What you have to do: Return every record below exactly as written, omitting any pictures.

Supplied information:
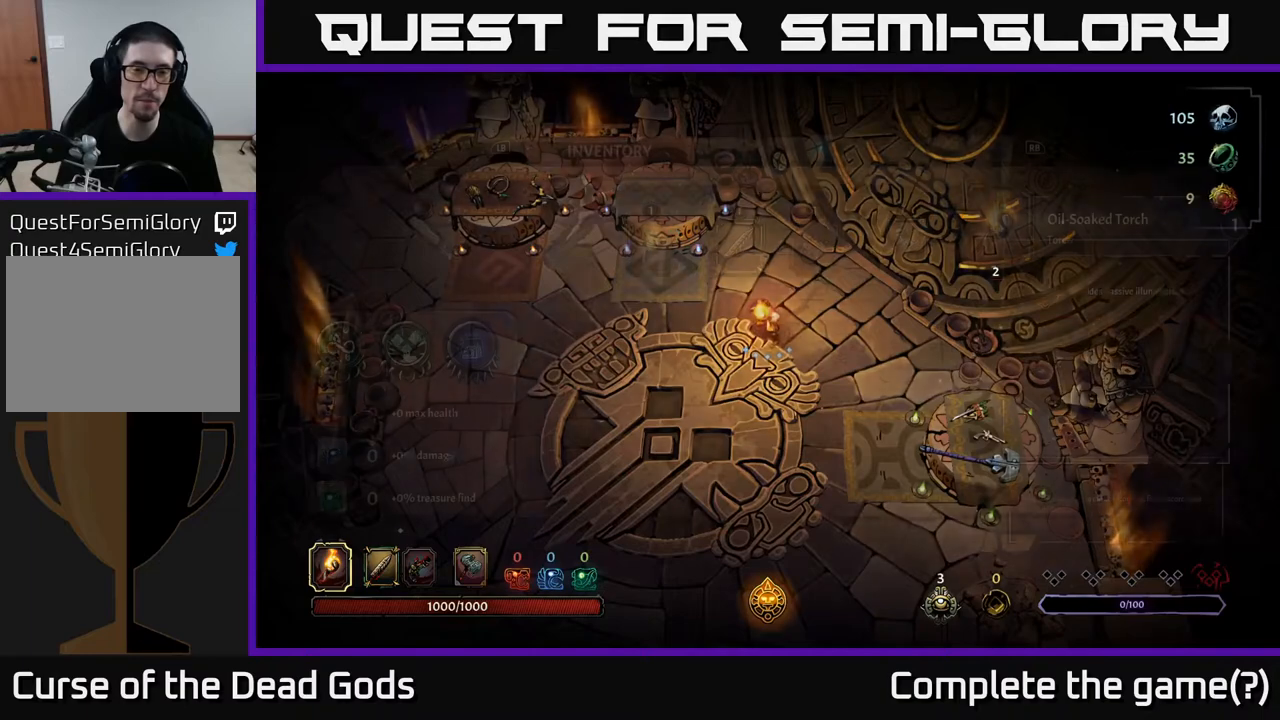
{"buttons": ["DPAD_RIGHT"], "left_stick": "center", "right_stick": "center", "events": [[117, "START", "up"], [500, "DPAD_RIGHT", "down"]]}
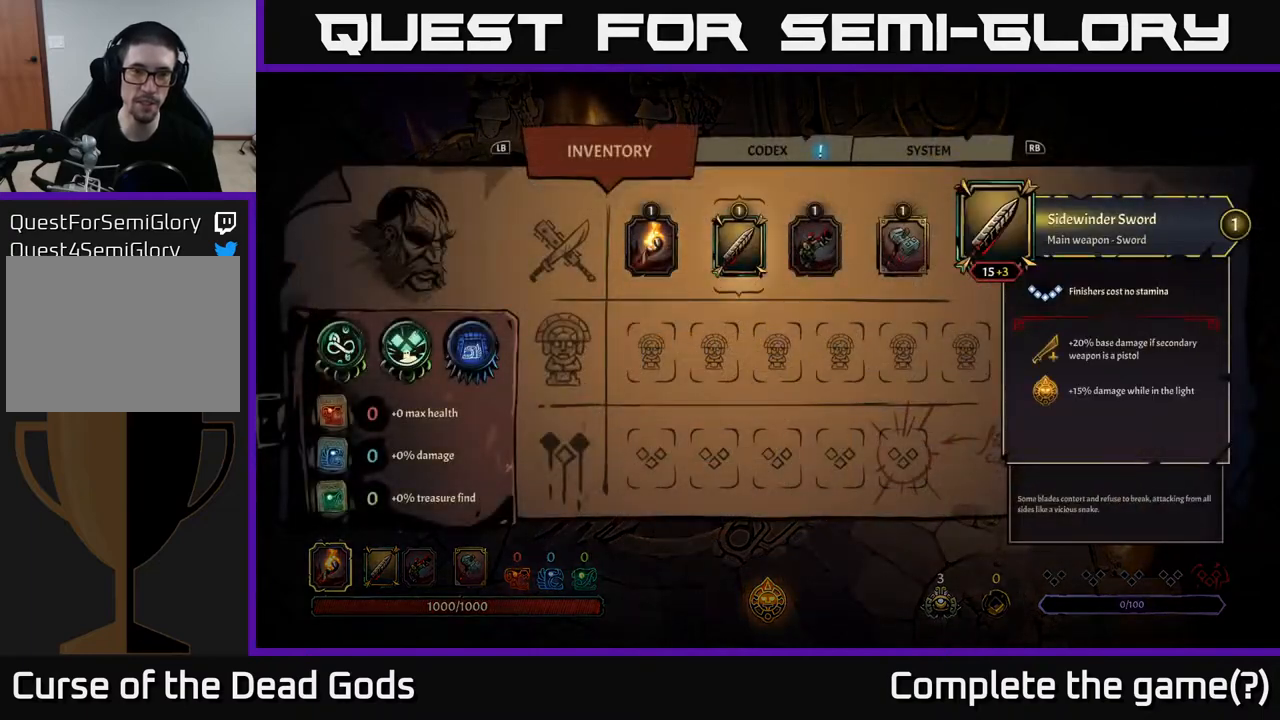
{"buttons": ["DPAD_RIGHT"], "left_stick": "center", "right_stick": "center", "events": [[150, "DPAD_RIGHT", "up"], [383, "DPAD_RIGHT", "down"]]}
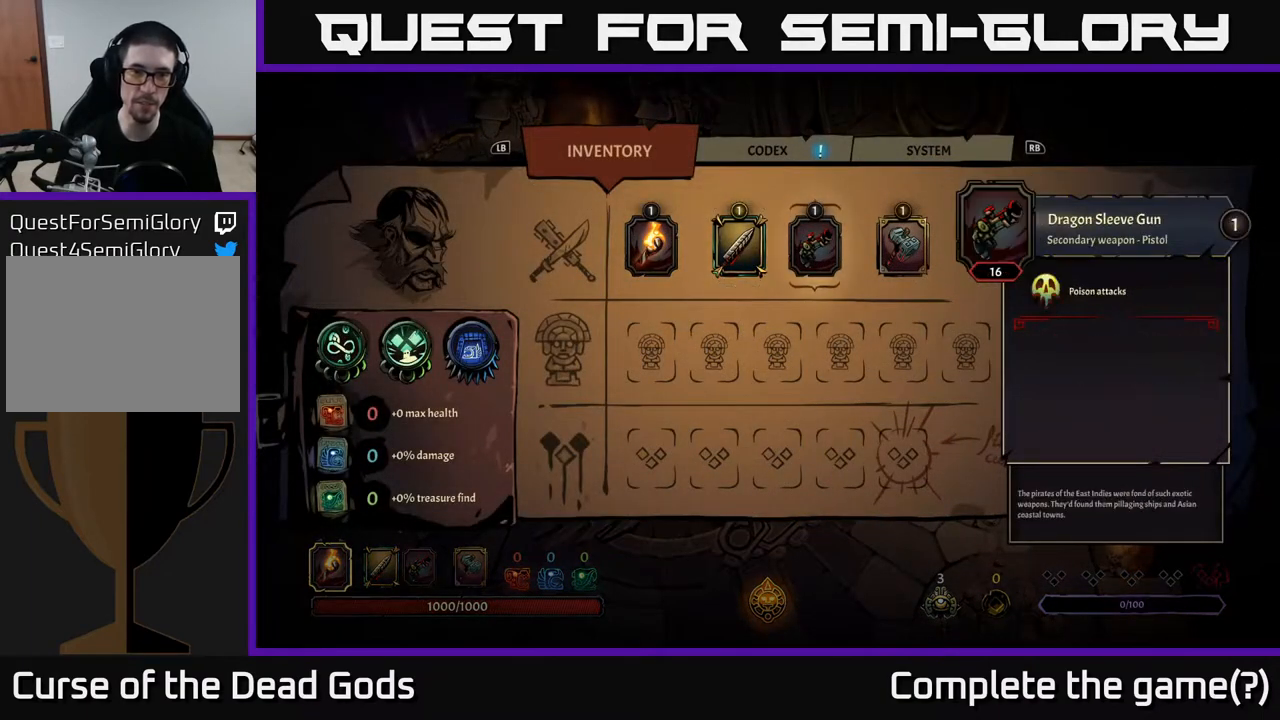
{"buttons": [], "left_stick": "center", "right_stick": "center", "events": [[67, "DPAD_RIGHT", "up"]]}
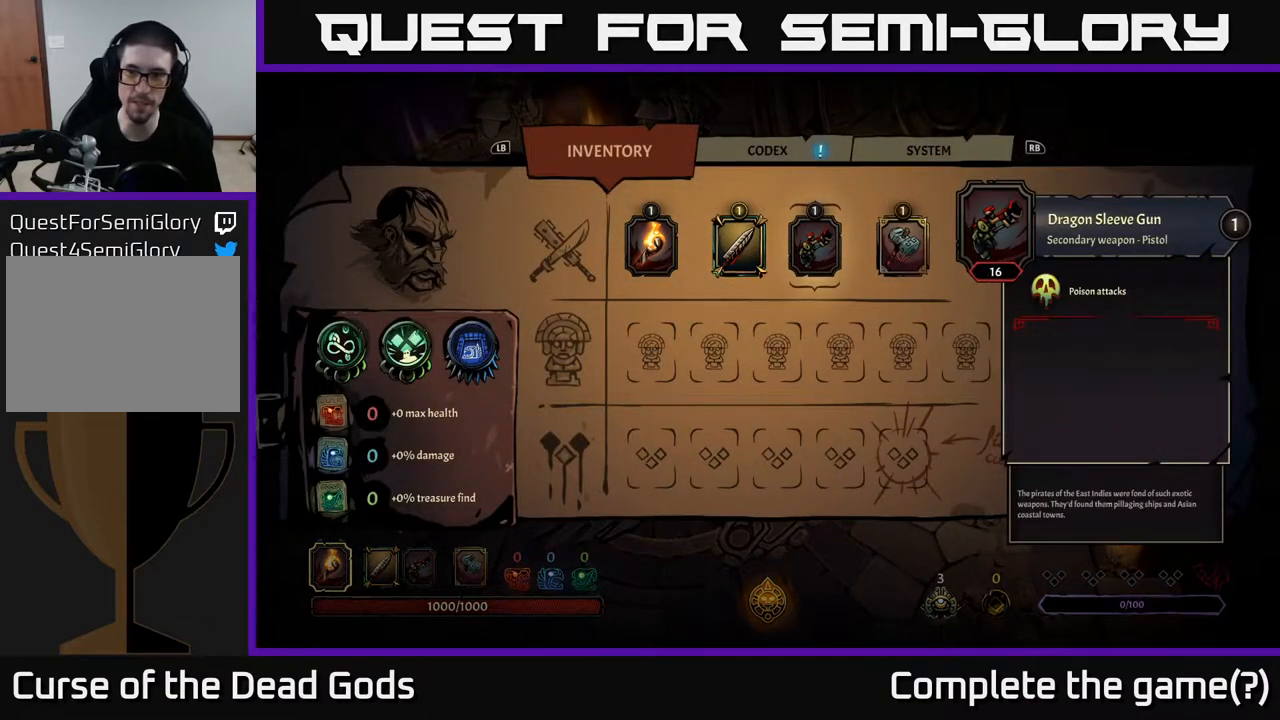
{"buttons": [], "left_stick": "center", "right_stick": "center", "events": []}
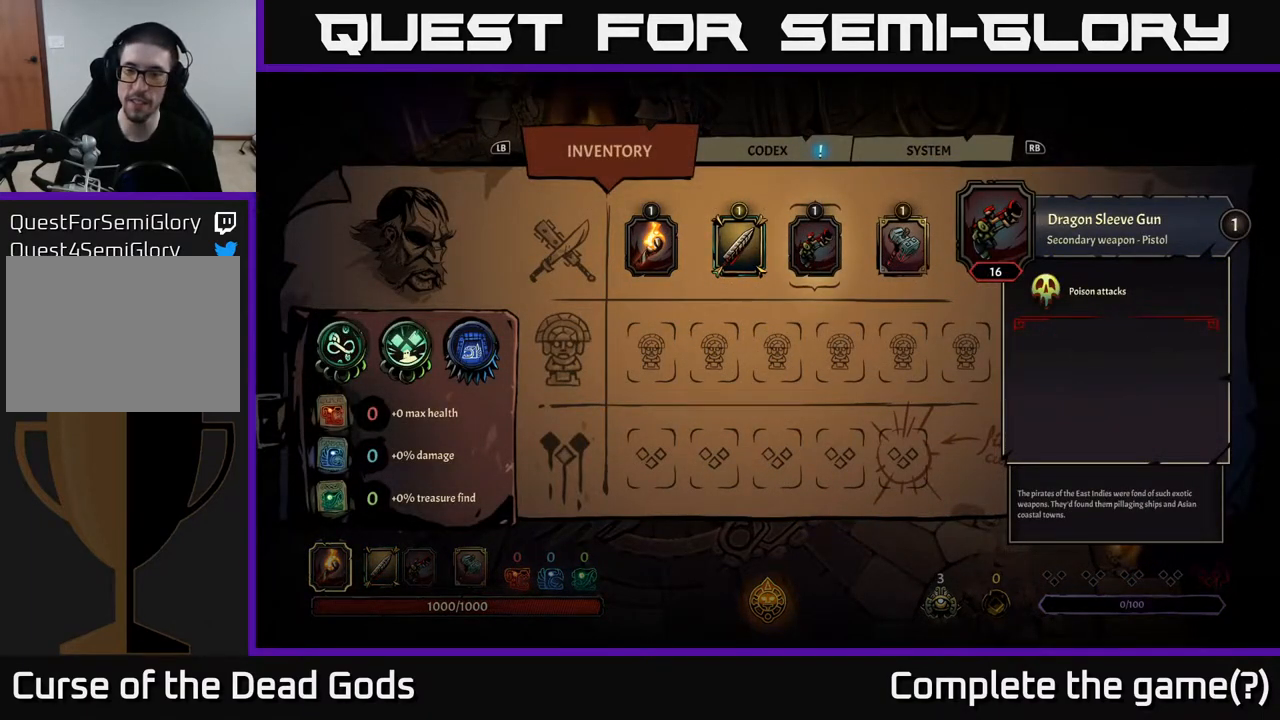
{"buttons": [], "left_stick": "center", "right_stick": "center", "events": [[367, "DPAD_LEFT", "down"], [467, "DPAD_LEFT", "up"]]}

Response area:
{"buttons": ["DPAD_RIGHT"], "left_stick": "center", "right_stick": "center", "events": [[117, "START", "up"], [500, "DPAD_RIGHT", "down"]]}
{"buttons": ["DPAD_RIGHT"], "left_stick": "center", "right_stick": "center", "events": [[150, "DPAD_RIGHT", "up"], [383, "DPAD_RIGHT", "down"]]}
{"buttons": [], "left_stick": "center", "right_stick": "center", "events": [[67, "DPAD_RIGHT", "up"]]}
{"buttons": [], "left_stick": "center", "right_stick": "center", "events": []}
{"buttons": [], "left_stick": "center", "right_stick": "center", "events": [[367, "DPAD_LEFT", "down"], [467, "DPAD_LEFT", "up"]]}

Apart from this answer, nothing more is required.